Like any other plant, grass seed must be properly planted in order to grow. Although nothing can guarantee a perfect lawn, here are some tips that will stack the odds in your favor.
TIP: Our expert gardening advisor, Kathy Bosin adds, "In most parts of the US, mid-September through October is the best time to plant grass seed."
Picking the Seed
For most places, use a mix that will thrive in both sun and shade. Read the bags carefully and choose a seed that grows well in the conditions you have. For instance, while Kentucky Bluegrass is beautiful, it is high maintenance and a challenge to grow in some areas of the country.
Preparing the Soil
Get a large quantity of fresh topsoil and spread it evenly over the area. Make sure it is at least 3 or 4 inches deep. Break up any sizable clumps. Although it’s easier if the soil remains relatively dry while you plant, don’t worry if you are interrupted by rain.
Spreading the Seed
Don’t spread the seed by hand. You won’t get the proper distribution and your grass will grow in clumps. For a small lawn, you can use a hand crank broadcast spreader. For larger lawns, a push spreader is ideal.
To improve the distribution, if you have enough seed, repeat the application over 2 or 3 consecutive days.
Once spread, use a rake to work all the seed into the soil. Keep in mind that any that remain visible will likely become birdseed.
Tamp the soil to "lock" the seed underneath, and level as much as possible. Then water the entire area liberally. Continue watering generously on a daily basis until the grass sprouts evenly. In most cases, this is 1 to 2 weeks.
Water at a time of day when the water drops on the new grass won’t burn it—generally late in the afternoon or early in the evening is the best time to water. If it rains significantly, of course, you should avoid over-watering.
TIP: Kathy suggests, "Covering your freshly laid grass seed holds in moisture, protects the seed from running off in a rain and keeps animals at bay. Cover your grass seed with mulch or straw."
Mowing and Treating
Don’t mow the new grass until it is well-established. Wait 2 to 3 weeks after the sprouts appear, or until the blades are over 3 inches high.
Also, avoid applying weed killer or fertilizer to newly planted grass until it is established. These chemicals can actually burn tender new plants.
Repairing Brown Patches
In an established lawn with bare or brown spots, start by digging up the browned areas. Apply more soil if needed. Treat the bare spots as if they were little patches of a new lawn, and follow the above steps for seeding a lawn.
You could also purchase a grass patch—a dry green foam infused with seed and fertilizer—to place over the bare patches. Simply apply and keep moist until grass sprouts.

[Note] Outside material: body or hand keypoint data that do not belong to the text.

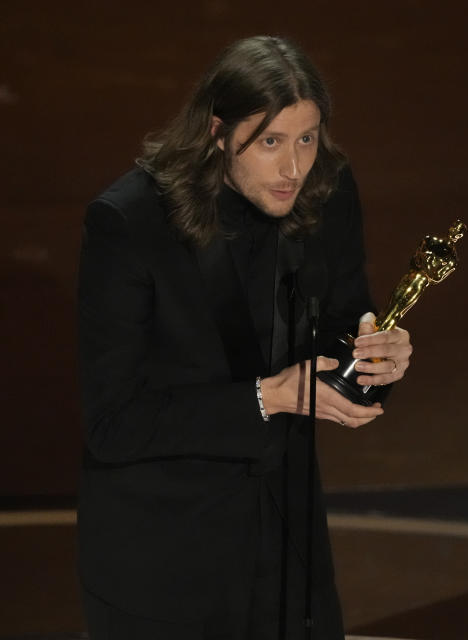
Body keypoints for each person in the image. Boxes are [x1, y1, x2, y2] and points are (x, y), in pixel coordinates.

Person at [76, 35, 413, 639]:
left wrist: (372, 359)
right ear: (217, 132)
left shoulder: (325, 190)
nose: (293, 167)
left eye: (306, 139)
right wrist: (267, 397)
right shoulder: (129, 223)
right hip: (163, 566)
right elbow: (112, 425)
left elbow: (343, 319)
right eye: (271, 143)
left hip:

Always keep a record of the kind of seed you planted. This may sound unnecessary, but it's easy to get confused in the grass seed aisle. Your best bet is to cut the front off the box or bag of seed and keep it in a safe place with your gardening supplies. That way, you'll know the exact brand and variety to get if you need to tend to bare patches a year or two after planting.
Don't lose heart if your grass doesn't grow in evenly. Many factors can cause a section of your lawn not to grow like the rest: too much sun, too much shade, a hungry flock of birds—you name it. It may take a few years of tweaking, but you CAN have a great lawn.